In questa ricerca sulla funzione cosmopolitica delle classi colte italiane è specialmente da tener conto dell’apporto di tecnici militari, per il valore più strettamente «nazionale» che sempre ha avuto il servizio militare. La quistione si collega ad altre ricerche: come si erano formate queste capacità militari? La borghesia dei Comuni aveva avuto anche un’origine militare, nel senso che la sua organizzazione di classe fu originariamente anche militare e che attraverso la sua funzione militare riuscì a prendere il potere. Questa tradizione militare si spezzò dopo l’avvento al potere, dopo che il Comune aristocratico divenne Comune borghese. Come, perché? Come si formarono le compagnie di ventura, e per quale origine necessaria? Di che condizione sociale furono i condottieri in maggioranza? Mi pare piccoli nobili, ma di che nobiltà? Di quella feudale o di quella mercantile? Ecc. Questi capi militari della fine del Cinquecento e dei secoli successivi come si erano formati? ecc.

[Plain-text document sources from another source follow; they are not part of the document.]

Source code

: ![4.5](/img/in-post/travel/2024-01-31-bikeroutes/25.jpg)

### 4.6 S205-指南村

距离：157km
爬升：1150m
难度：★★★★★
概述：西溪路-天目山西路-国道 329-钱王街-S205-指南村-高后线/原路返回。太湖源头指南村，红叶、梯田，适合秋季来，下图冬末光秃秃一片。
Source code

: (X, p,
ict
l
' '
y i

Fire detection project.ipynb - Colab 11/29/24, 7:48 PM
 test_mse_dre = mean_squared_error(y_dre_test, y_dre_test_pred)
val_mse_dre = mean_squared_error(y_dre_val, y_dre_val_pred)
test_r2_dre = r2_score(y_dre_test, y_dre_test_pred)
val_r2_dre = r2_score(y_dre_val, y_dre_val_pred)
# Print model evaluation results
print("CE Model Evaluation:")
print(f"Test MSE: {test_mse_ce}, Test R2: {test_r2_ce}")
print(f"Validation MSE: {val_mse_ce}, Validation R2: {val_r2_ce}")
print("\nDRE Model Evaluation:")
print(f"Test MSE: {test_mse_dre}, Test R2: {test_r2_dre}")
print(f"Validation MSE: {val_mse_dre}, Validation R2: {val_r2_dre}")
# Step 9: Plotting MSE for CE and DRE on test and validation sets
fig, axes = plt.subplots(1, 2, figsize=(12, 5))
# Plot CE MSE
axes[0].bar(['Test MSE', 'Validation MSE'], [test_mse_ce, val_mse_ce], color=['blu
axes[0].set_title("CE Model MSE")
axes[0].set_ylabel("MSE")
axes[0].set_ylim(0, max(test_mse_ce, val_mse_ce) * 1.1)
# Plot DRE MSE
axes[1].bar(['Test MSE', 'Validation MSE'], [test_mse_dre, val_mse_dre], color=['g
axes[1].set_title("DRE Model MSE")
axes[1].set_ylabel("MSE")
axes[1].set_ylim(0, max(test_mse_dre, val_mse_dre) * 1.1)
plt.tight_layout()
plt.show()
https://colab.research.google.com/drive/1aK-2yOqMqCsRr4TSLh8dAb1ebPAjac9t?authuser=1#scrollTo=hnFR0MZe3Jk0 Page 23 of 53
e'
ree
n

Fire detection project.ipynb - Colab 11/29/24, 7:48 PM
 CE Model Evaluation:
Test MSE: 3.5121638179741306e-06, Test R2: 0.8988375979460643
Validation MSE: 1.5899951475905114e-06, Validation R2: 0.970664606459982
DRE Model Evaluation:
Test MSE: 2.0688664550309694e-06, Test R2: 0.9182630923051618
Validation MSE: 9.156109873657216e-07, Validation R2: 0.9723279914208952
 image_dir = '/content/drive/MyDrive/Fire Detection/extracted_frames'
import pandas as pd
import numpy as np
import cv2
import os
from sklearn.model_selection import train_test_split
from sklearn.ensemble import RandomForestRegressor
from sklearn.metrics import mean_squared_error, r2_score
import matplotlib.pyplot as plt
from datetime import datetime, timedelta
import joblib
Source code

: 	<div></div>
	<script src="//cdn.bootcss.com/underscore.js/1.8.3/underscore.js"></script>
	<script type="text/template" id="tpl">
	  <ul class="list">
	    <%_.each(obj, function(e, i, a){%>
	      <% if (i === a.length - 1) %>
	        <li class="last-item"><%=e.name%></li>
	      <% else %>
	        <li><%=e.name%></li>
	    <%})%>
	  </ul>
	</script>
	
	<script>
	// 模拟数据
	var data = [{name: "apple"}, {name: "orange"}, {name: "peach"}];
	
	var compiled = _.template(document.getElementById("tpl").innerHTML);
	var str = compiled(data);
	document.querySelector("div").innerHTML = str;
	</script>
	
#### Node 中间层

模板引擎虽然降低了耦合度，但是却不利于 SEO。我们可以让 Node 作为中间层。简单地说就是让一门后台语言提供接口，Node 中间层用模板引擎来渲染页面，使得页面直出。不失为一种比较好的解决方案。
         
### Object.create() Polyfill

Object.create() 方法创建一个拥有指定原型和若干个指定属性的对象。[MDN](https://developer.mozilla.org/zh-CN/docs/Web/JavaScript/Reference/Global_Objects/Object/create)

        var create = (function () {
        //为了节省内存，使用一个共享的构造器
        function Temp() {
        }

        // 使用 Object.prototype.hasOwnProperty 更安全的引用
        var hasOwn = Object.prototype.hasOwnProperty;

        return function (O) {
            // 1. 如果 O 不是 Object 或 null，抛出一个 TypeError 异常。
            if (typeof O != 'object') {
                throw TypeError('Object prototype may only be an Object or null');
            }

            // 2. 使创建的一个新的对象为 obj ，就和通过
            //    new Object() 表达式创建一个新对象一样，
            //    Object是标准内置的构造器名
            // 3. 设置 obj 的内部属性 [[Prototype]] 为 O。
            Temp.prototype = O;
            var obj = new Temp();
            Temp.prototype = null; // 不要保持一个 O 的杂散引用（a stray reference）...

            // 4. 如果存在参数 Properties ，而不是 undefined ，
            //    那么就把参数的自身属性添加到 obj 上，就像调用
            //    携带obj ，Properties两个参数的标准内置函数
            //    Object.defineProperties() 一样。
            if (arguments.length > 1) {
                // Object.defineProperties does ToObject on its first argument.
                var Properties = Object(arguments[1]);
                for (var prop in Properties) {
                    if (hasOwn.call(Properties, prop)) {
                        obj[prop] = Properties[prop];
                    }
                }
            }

Naturalmente che gli italiani abbiano così validamente partecipato alle guerre della Controriforma ha un significato particolare, ma parteciparono anche alla difesa dei protestanti? Né bisogna confondere questo apporto di tecnici militari con la funzione che ebbero gli Svizzeri, per esempio, quali mercenari internazionali, o i cavalieri tedeschi in Francia (reîtres) o gli arcieri scozzesi nella stessa Francia: appunto perché gli italiani non dettero solo tecnici militari, ma tecnici del genio (ingegneri), della politica, della diplomazia ecc.

Il Barbarich (credo che adesso sia generale) termina il suo articolo sul Basta con questo periodo: «La lunga pratica di quarant’anni di campagne nelle guerre aspre di Fiandra, di Francia e di Transilvania, hanno procurato a Giorgio Basta una ben straordinaria sanzione pratica alla lucida e chiara sua teoria, che sarà ripresa dal Montecuccoli. Ricordare oggidì l’una e l’altra è opera di rivendicazione storica doverosa, di buona propaganda sollecita delle tradizioni nostre, le quali affermano la indiscussa e luminosa priorità dell’arte militare italica nei grandi eserciti moderni». Ma si può parlare in questo caso di arte militare italica? Dal punto di vista della storia della cultura può essere interessante sapere che il Farnese era italiano o Napoleone corso o Rothschild ebreo, ma storicamente la loro attività individuale è stata incorporata nello Stato al cui servizio essi sono stati assunti o nella società in cui hanno operato. L’esempio degli ebrei può dare un elemento di orientazione per giudicare l’attività di questi italiani, ma solo fino ad un certo punto: in realtà gli ebrei hanno avuto un maggior carattere nazionale di questi italiani, nel senso che nel loro operare c’era una preoccupazione di carattere nazionale che in questi italiani non c’era. Si può parlare di tradizione nazionale quando la genialità individuale è incorporata attivamente, cioè politicamente e socialmente, nella nazione da cui l’individuo è uscito (gli studi sull’ebraismo e la sua funzione internazionale possono dare molti elementi di carattere teorico per questa ricerca), quando essa trasforma il proprio popolo, gli imprime un movimento che appunto forma la tradizione. Dove esiste una continuità in questa materia tra il Farnese e oggi? Le trasformazioni, gli aggiornamenti, le innovazioni portate da questi tecnici militari nella loro arte si sono incorporate nella tradizione francese o spagnola o austriaca: in Italia sono diventate numeri di scheda bibliografica.